Tuesday, April 23
12:17 PM

Fasting in Ramadan

19 May 2021

I have lived in Oman for two years this September; despite this, this year was my first Ramadan, as last year we were in lockdown at home.

I thought it would be interesting to see how long I would last fasting for Ramadan, and immerse myself in the local culture and traditions here in Oman. I will admit I was drinking water as I am on medication which requires me to drink double my normal intake of fluids. I expected to last two days maximum, but somehow, I made it through for the 29 days of Ramadan in Oman. 

I learnt so much; starting with greed, I went to an iftar at The W on the first weekend and found myself being sick in the toilet once I got home, [classy I know] because I had overindulged on all the delicious food and my stomach couldn’t handle it. A few weeks later I went to an iftar at The Chedi and the waiter asked me why I wasn’t eating very much and I replied “because I don’t want to be sick”; the fear was real. 

I also learnt how important family and friends were; it was lovely breaking fasts out at the weekend with my friends, but during the week I was in the radio studio, and by the end of Ramadan we had the curfew so I was eating alone and it made me very homesick pining to share a meal with my family. 

I think one of the most important lessons was understanding my privilege; some days come 9pm I wasn’t even hungry and didn’t even fancy dinner but I would eat food regardless knowing I’d need it for energy the next day, whereas some days I was craving for food so much that I was an emotional wreck, ‘hangry’ was the perfect way to sum me up. 
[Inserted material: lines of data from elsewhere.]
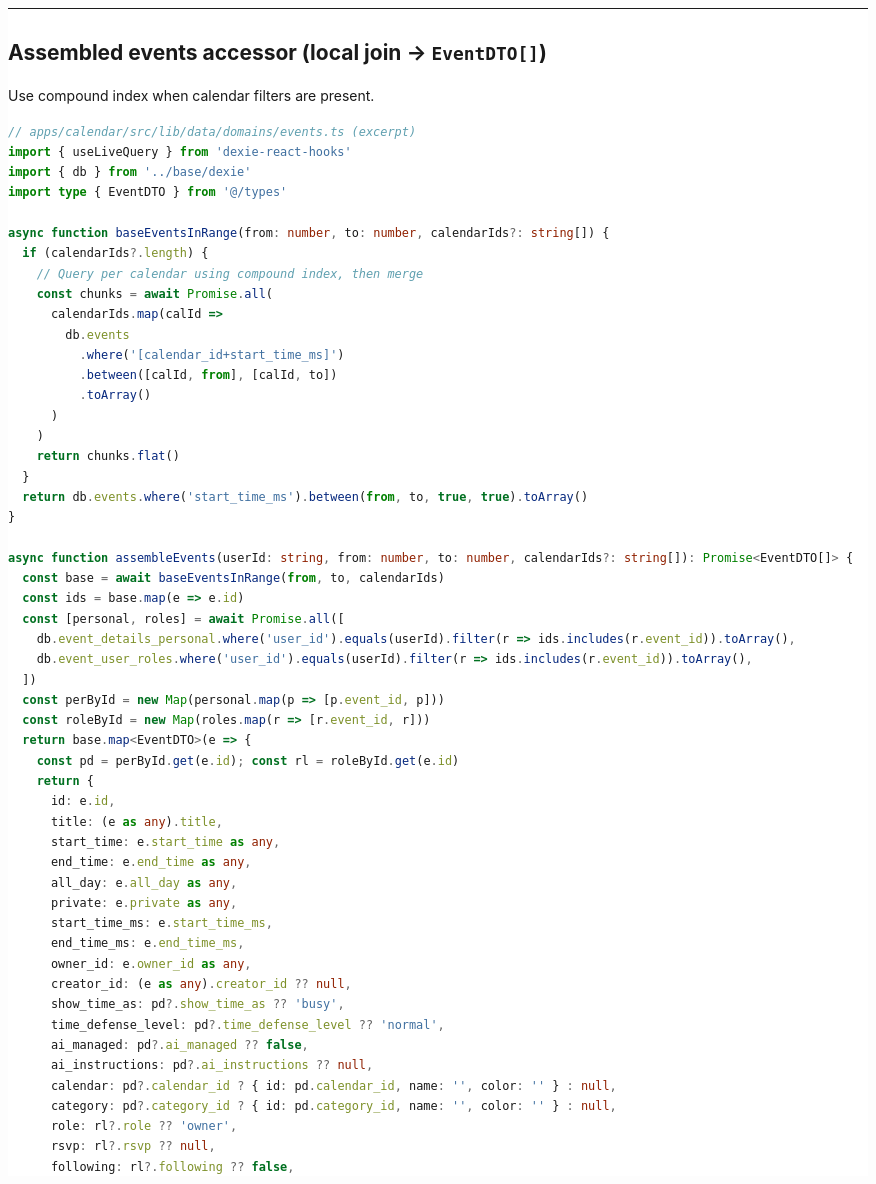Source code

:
 ```ts
```

---

## Assembled events accessor (local join → `EventDTO[]`)

Use compound index when calendar filters are present.

```ts
// apps/calendar/src/lib/data/domains/events.ts (excerpt)
import { useLiveQuery } from 'dexie-react-hooks'
import { db } from '../base/dexie'
import type { EventDTO } from '@/types'

async function baseEventsInRange(from: number, to: number, calendarIds?: string[]) {
  if (calendarIds?.length) {
    // Query per calendar using compound index, then merge
    const chunks = await Promise.all(
      calendarIds.map(calId =>
        db.events
          .where('[calendar_id+start_time_ms]')
          .between([calId, from], [calId, to])
          .toArray()
      )
    )
    return chunks.flat()
  }
  return db.events.where('start_time_ms').between(from, to, true, true).toArray()
}

async function assembleEvents(userId: string, from: number, to: number, calendarIds?: string[]): Promise<EventDTO[]> {
  const base = await baseEventsInRange(from, to, calendarIds)
  const ids = base.map(e => e.id)
  const [personal, roles] = await Promise.all([
    db.event_details_personal.where('user_id').equals(userId).filter(r => ids.includes(r.event_id)).toArray(),
    db.event_user_roles.where('user_id').equals(userId).filter(r => ids.includes(r.event_id)).toArray(),
  ])
  const perById = new Map(personal.map(p => [p.event_id, p]))
  const roleById = new Map(roles.map(r => [r.event_id, r]))
  return base.map<EventDTO>(e => {
    const pd = perById.get(e.id); const rl = roleById.get(e.id)
    return {
      id: e.id,
      title: (e as any).title,
      start_time: e.start_time as any,
      end_time: e.end_time as any,
      all_day: e.all_day as any,
      private: e.private as any,
      start_time_ms: e.start_time_ms,
      end_time_ms: e.end_time_ms,
      owner_id: e.owner_id as any,
      creator_id: (e as any).creator_id ?? null,
      show_time_as: pd?.show_time_as ?? 'busy',
      time_defense_level: pd?.time_defense_level ?? 'normal',
      ai_managed: pd?.ai_managed ?? false,
      ai_instructions: pd?.ai_instructions ?? null,
      calendar: pd?.calendar_id ? { id: pd.calendar_id, name: '', color: '' } : null,
      category: pd?.category_id ? { id: pd.category_id, name: '', color: '' } : null,
      role: rl?.role ?? 'owner',
      rsvp: rl?.rsvp ?? null,
      following: rl?.following ?? false,
```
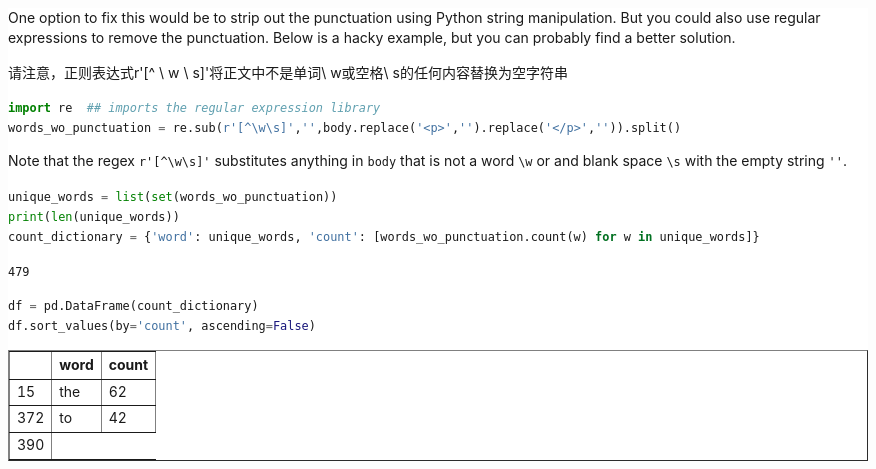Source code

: One option to fix this would be to strip out the punctuation using Python string manipulation. But you could also use regular expressions to remove the punctuation. Below is a hacky example, but you can probably find a better solution. 

请注意，正则表达式r'[^ \ w \ s]'将正文中不是单词\ w或空格\ s的任何内容替换为空字符串


```python
import re  ## imports the regular expression library
words_wo_punctuation = re.sub(r'[^\w\s]','',body.replace('<p>','').replace('</p>','')).split()  
```

Note that the regex ```r'[^\w\s]'``` substitutes anything in ```body``` that is not a word ```\w``` or and blank space ```\s``` with the empty string ```''```.


```python
unique_words = list(set(words_wo_punctuation))
print(len(unique_words))
count_dictionary = {'word': unique_words, 'count': [words_wo_punctuation.count(w) for w in unique_words]}
```

```shell
479
```

```python
df = pd.DataFrame(count_dictionary)
df.sort_values(by='count', ascending=False)
```


<div>
<style scoped>
    .dataframe tbody tr th:only-of-type {
        vertical-align: middle;
    }

    .dataframe tbody tr th {
        vertical-align: top;
    }
    
    .dataframe thead th {
        text-align: right;
    }
</style>





<table border="1" class="dataframe">
  <thead>
    <tr style="text-align: right;">
      <th></th>
      <th>word</th>
      <th>count</th>
    </tr>
  </thead>
  <tbody>
    <tr>
      <td>15</td>
      <td>the</td>
      <td>62</td>
    </tr>
    <tr>
      <td>372</td>
      <td>to</td>
      <td>42</td>
    </tr>
    <tr>
      <td>390</td>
I sadly learnt some news that my grandpa had passed away in the UK during Ramadan, meaning I would also not be able to attend the funeral due to COVID-19 restrictions. Lots of people told me I could take the day off to mourn, and this is where the privilege realisation truly kicked in, because a homeless person with no money for food wouldn’t be able to cheer themselves up with food when they have bad news, so I soldiered through. 
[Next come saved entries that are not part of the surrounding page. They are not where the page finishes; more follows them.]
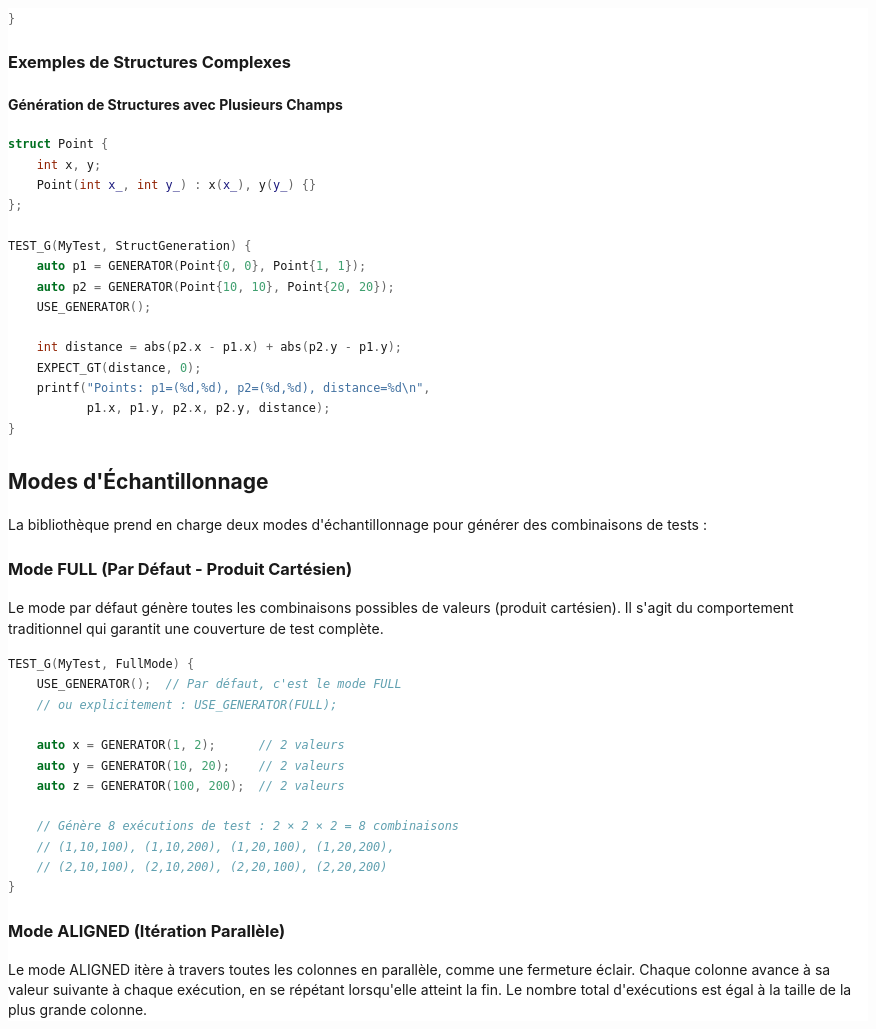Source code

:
 ```cpp
}
```

### Exemples de Structures Complexes

#### Génération de Structures avec Plusieurs Champs
```cpp
struct Point {
    int x, y;
    Point(int x_, int y_) : x(x_), y(y_) {}
};

TEST_G(MyTest, StructGeneration) {
    auto p1 = GENERATOR(Point{0, 0}, Point{1, 1});
    auto p2 = GENERATOR(Point{10, 10}, Point{20, 20});
    USE_GENERATOR();

    int distance = abs(p2.x - p1.x) + abs(p2.y - p1.y);
    EXPECT_GT(distance, 0);
    printf("Points: p1=(%d,%d), p2=(%d,%d), distance=%d\n",
           p1.x, p1.y, p2.x, p2.y, distance);
}
```

## Modes d'Échantillonnage

La bibliothèque prend en charge deux modes d'échantillonnage pour générer des combinaisons de tests :

### Mode FULL (Par Défaut - Produit Cartésien)
Le mode par défaut génère toutes les combinaisons possibles de valeurs (produit cartésien). Il s'agit du comportement traditionnel qui garantit une couverture de test complète.

```cpp
TEST_G(MyTest, FullMode) {
    USE_GENERATOR();  // Par défaut, c'est le mode FULL
    // ou explicitement : USE_GENERATOR(FULL);
    
    auto x = GENERATOR(1, 2);      // 2 valeurs
    auto y = GENERATOR(10, 20);    // 2 valeurs
    auto z = GENERATOR(100, 200);  // 2 valeurs
    
    // Génère 8 exécutions de test : 2 × 2 × 2 = 8 combinaisons
    // (1,10,100), (1,10,200), (1,20,100), (1,20,200),
    // (2,10,100), (2,10,200), (2,20,100), (2,20,200)
}
```

### Mode ALIGNED (Itération Parallèle)
Le mode ALIGNED itère à travers toutes les colonnes en parallèle, comme une fermeture éclair. Chaque colonne avance à sa valeur suivante à chaque exécution, en se répétant lorsqu'elle atteint la fin. Le nombre total d'exécutions est égal à la taille de la plus grande colonne.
I found if I didn’t get up early for a sun-rise hike I wouldn’t eat Suhoor, as I didn’t see the point of waking up to eat and then go back to bed, so most days I would only have fruit and nuts for iftar and then one meal at around 9pm. You’d think I’d have lost weight but there were a few late-night chocolate binges before bed, whoops. 

At the end of Ramadan, I calculated how much money I saved by not eating three meals a day and decided to send that money to a charity helping families and hospitals in Palestine. 

It truly was a tough challenge for me, teaching me self-control and showing me how strong the human mind can be when you set your sights on a goal. I just wish that self-control would have remained throughout Eid, we don’t need to talk about how much I have eaten since. Whoops!